When you think about searching out slashers from the eighties, you might not think of looking in Canada. You probably underestimate Canada’s impact on the rise of the subgenre.
I want to take a brief look at some of what Roger Ebert called Dead Teenager Movies that were made in Canada in the eighties, and then to look at two slashers that many consider to be the top two best slashers of all time: Black Christmas (1974) and My Bloody Valentine (1981).
Happy Birthday To Me (1981)
Director: J. Lee Thompson
Starring: Melissa Sue Anderson, Glenn Ford, Lawrence Dane, Sharon Acker, Frances Hyland, Tracey Bregman, and Lisa Langlois
Happy Birthday To Me is a Canadian film with a large cult following. Some fans, like myself, even consider the film to be a Giallo, with its killer sporting a trenchcoat and black gloves. It also has one of the most bizarre endings to any slasher film. ever. For many slasher fans, Canada’s Happy Birthday To Me is set firmly in their top five.
Prom Night (1980)
Director: Paul Lynch
Starring: Jamie Lee Curtis, Leslie Nielsen, Casey Stevens, Jeff Wincott, Anne-Marie Martin, Antoinette Bower, Michael Tough, and Robert A. Silverman
When it comes to Jamie Lee Curtis, I’ve always preferred Terror Train (1980) over Prom Night (1980). With that being said, I cannot deny the former film’s long lasting prominence. It makes up for its lack of gore with its charm. I’ve enjoyed most of the characters in Prom Night, and I especially love the disco soundtrack. It’s another Canadian slasher that has a great ending. While not the best that Canada has to offer, it’s still a genre classic.
Terror Train (1980)
Director: Roger Spottiswoode
Starring: Jamie Lee Curtis, Ben Johnson, Hart Bochner, David Copperfield, Sandee Currie, Derek Mckinnon, and Timothy Webber
Speaking of Terror Train, it just so happens to be the next movie on my list. After the popularity of Halloween (1978), a lot of slashers start popping up in 1980. Terror Train and the aforementioned Prom Night tried to bank in on the success of John Carpenter’s film. In case you haven’t guessed, Terror Train is basically a slasher on a train. I commend Director Roger Spottiswoode for trying to do something different.

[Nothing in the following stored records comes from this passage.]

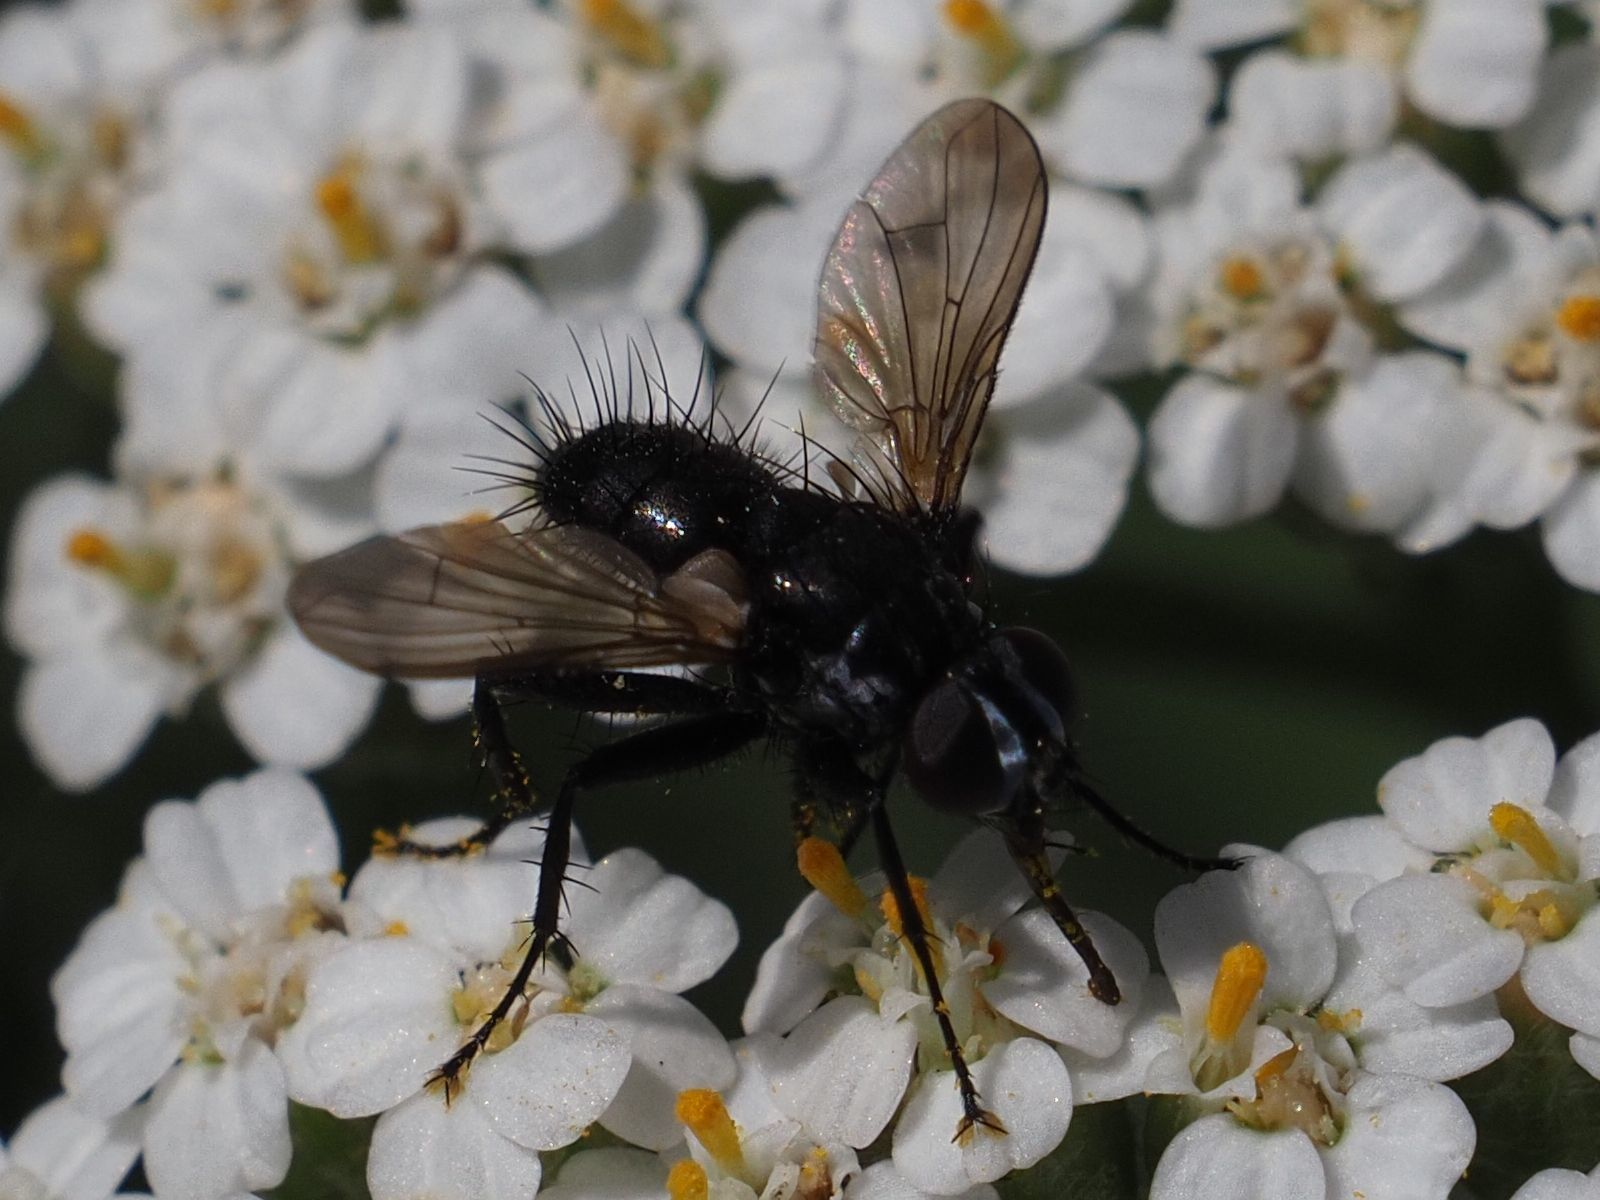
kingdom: Animalia
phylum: Arthropoda
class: Insecta
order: Diptera
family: Tachinidae
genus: Phania
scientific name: Phania funesta
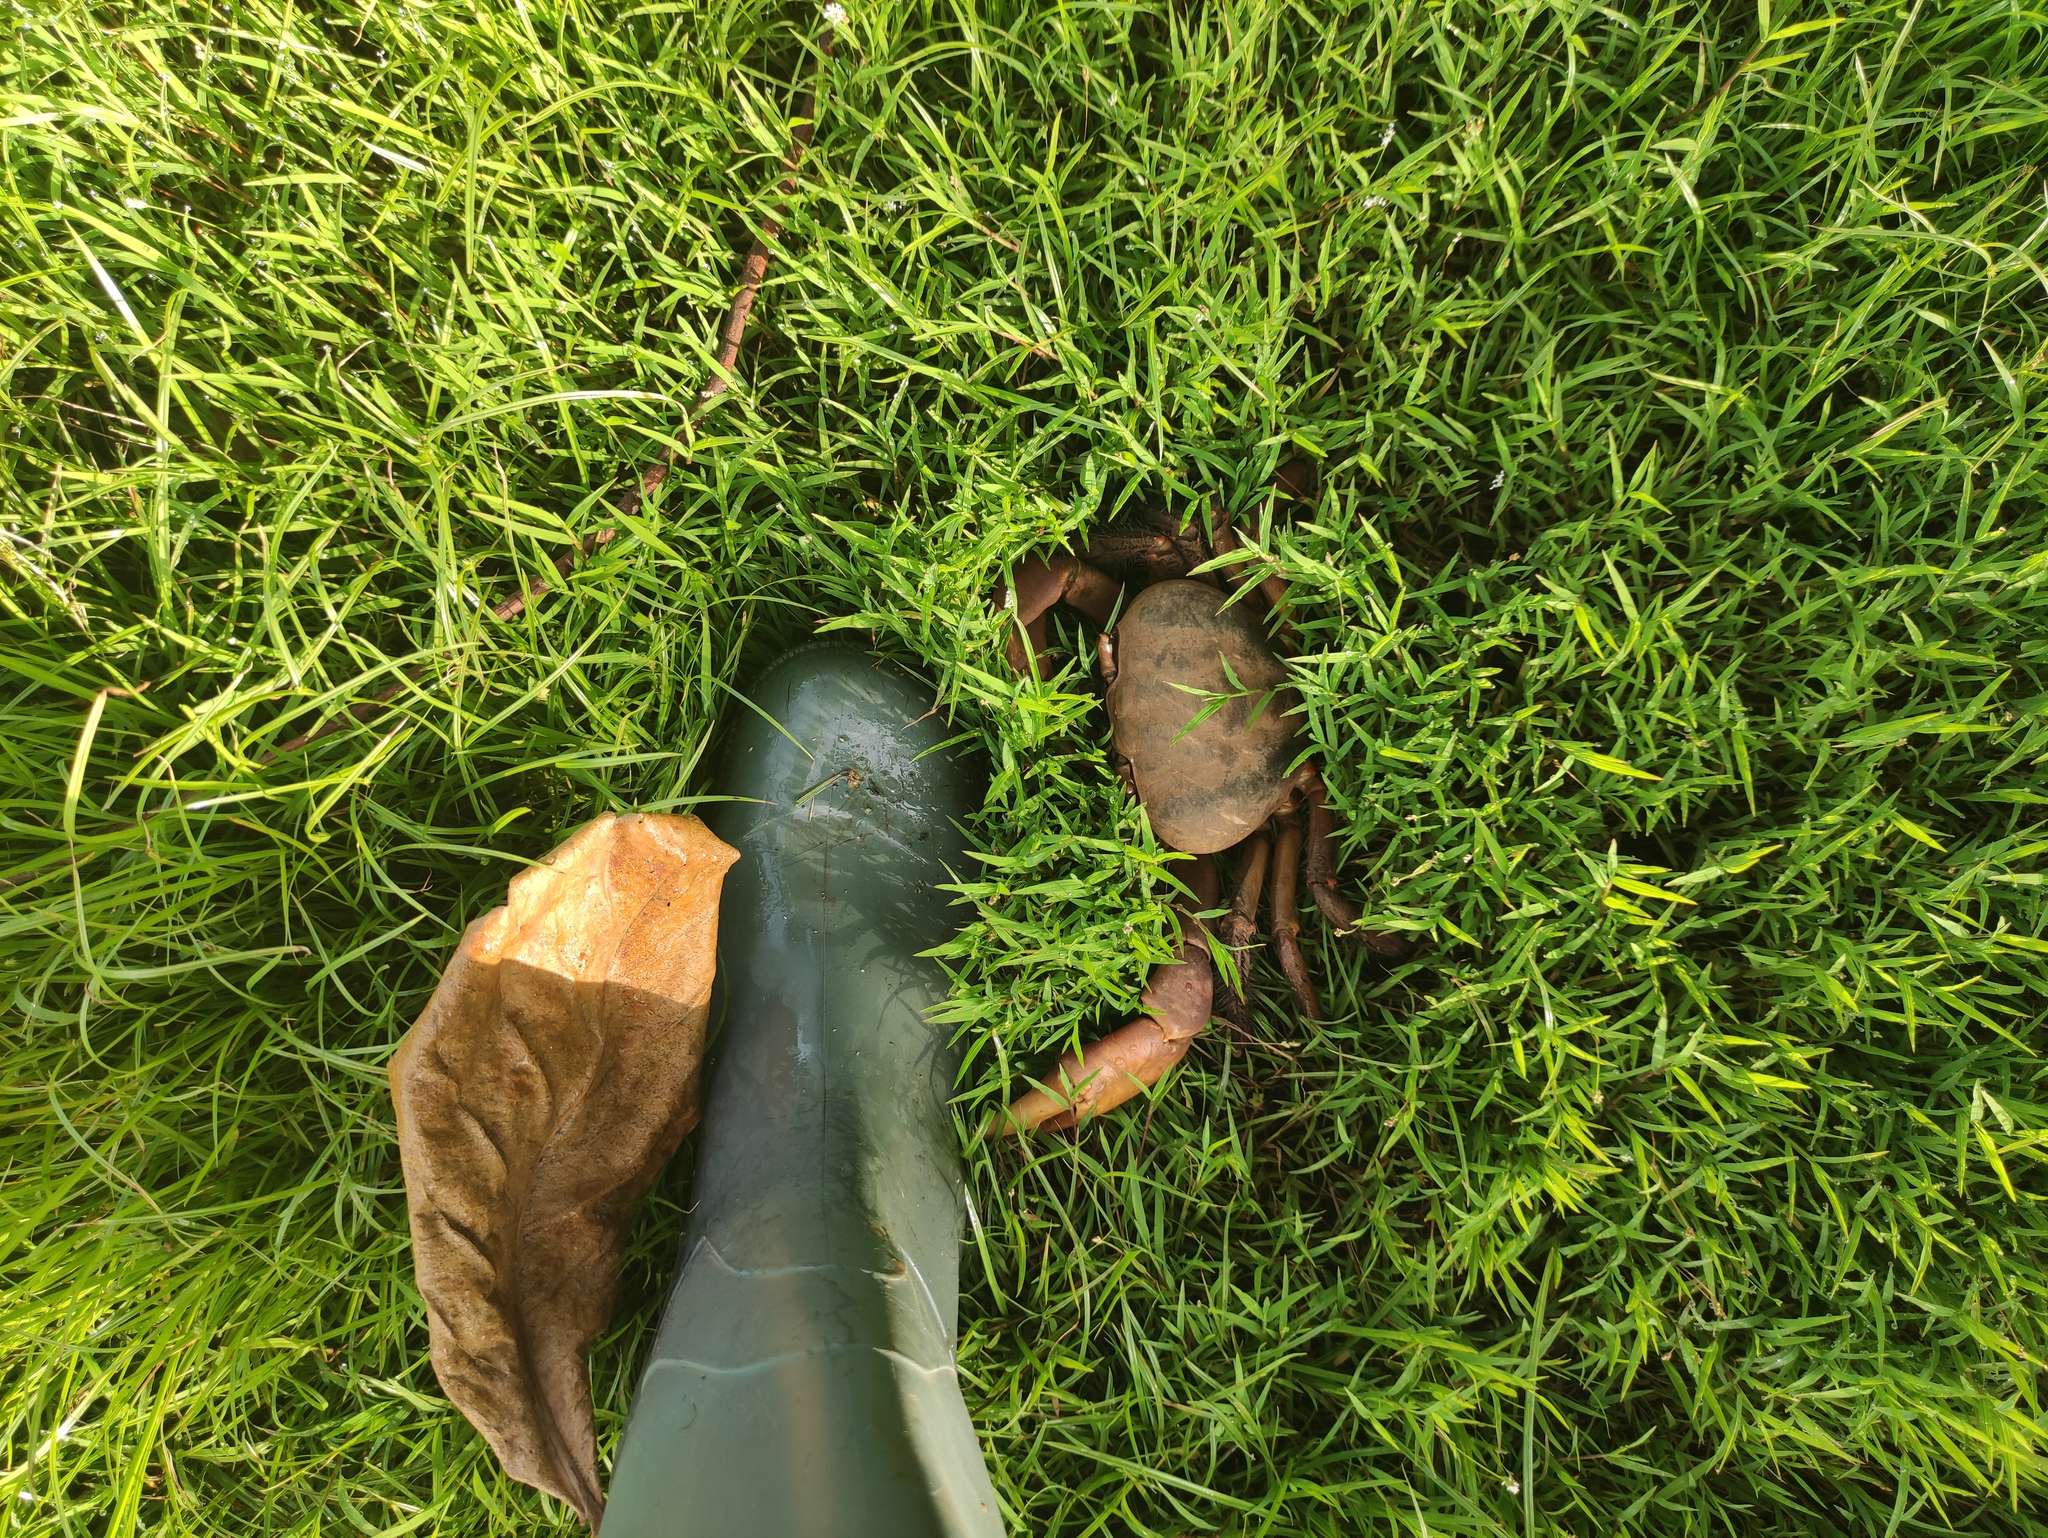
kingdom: Animalia
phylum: Arthropoda
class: Malacostraca
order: Decapoda
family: Gecarcinidae
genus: Cardisoma
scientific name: Cardisoma carnifex
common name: Brown land crab
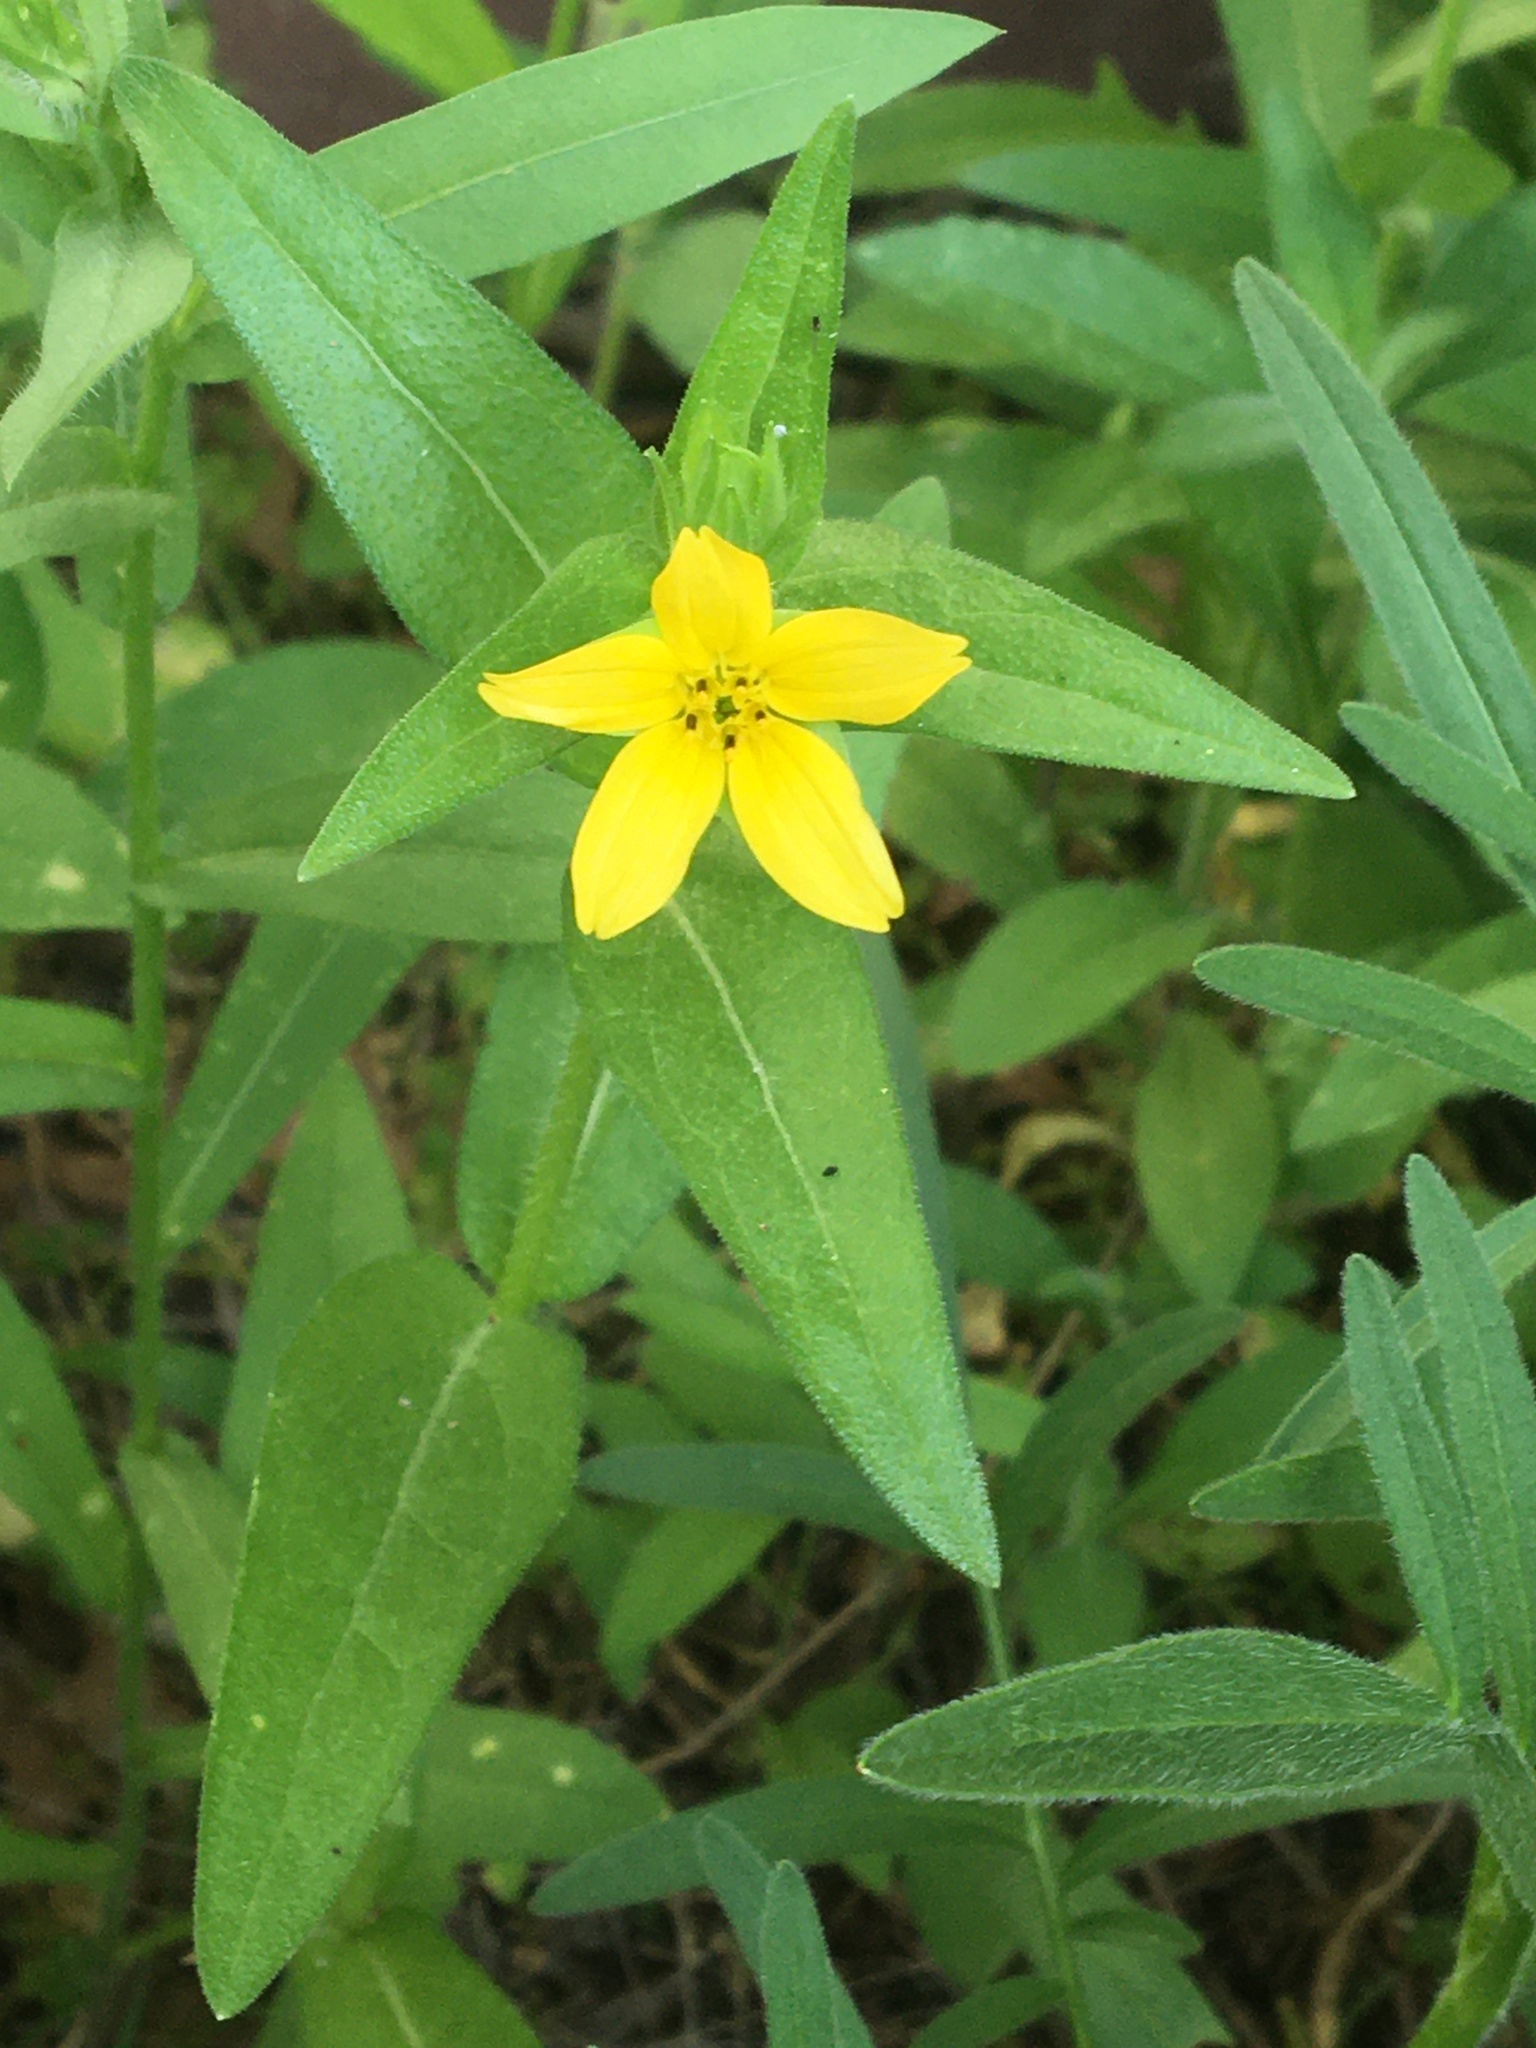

I know the film is often criticized because of the many death scenes that are off camera. For me personally, the overall creepy vibe sustains the movie despite the lack of onscreen kills. It feels creepier and grittier than Prom Night. It’s also another Canadian film that has an amazing ending. These Canadians really like their cool endings.
Some more Canadian slashers I recommend watching are: Curtains (1983), Humongous (1982), Deadly Sins (1995), and Visiting Hours (1982). Not as good as the films listed above, but still worth checking out.
No two movies have had a greater impact on the Canadian slasher subgenre than Black Christmas and My Bloody Valentine. There will always be a debate on which movie should be considered the first Great White North slasher. In my opinion, however, Black Christmas started the whole thing.
Black Christmas (1974)
Director: Bob Clark
Starring: Olivia Hussey, Keir Dullea, Margot Kidder, John Saxon, Marian Waldman, Andrea Martin, Doug McGrath, and Nick Mancuso
Black Christmas was one of the first horror films to have the killer camera POV, which heavily inspired John Carpenter’s Halloween (1978).
Also in Black Christmas are the creative, elaborate death scenes that have become a staple in the slasher subgenre. The film sets up character archetypes in the Final Girl, the Mean Girl, and The Virgin, which can be seen in later slashers. The lasting impact of Black Christmas on the slasher genre can’t be ignored.
My Bloody Valentine (1981)
Director: George Mihalka
Starring: Paul Kelman, Lori Hallier, Neil Affleck, Keith Knight, and Cynthia Dale
When it comes to low budget slashers from the eighties, many fans will attest that My Bloody Valentine is the best one. If you aren’t familiar with the film, you might think that it is a typical holiday slasher. What makes My Bloody Valentine stand out above the rest is its killer’s origin, their reasons for taking down victims, and the amazing cast.
The most important factor in My Bloody Valentine is the story itself. Most low budget slashers from the eighties didn’t put much effort into characterization or plot. If you’ve seen My Bloody Valentine, you can tell that the Director George Mihalka put a lot of work into the making of this movie, and it really makes it stand out for that reason alone. This film is simply one of the best slashers in the genre.
One can clearly see the impact that Canada has made on the slasher subgenre. To many fans, My Bloody Valentine and Black Christmas are two of the best slashers to come out in the eighties, with Happy Birthday To Me, Terror Train and Prom Night hanging out at the top of their lists. Overall, I’d say that Canada’s impact on the slasher genre is more substantial than what some might have initially thought.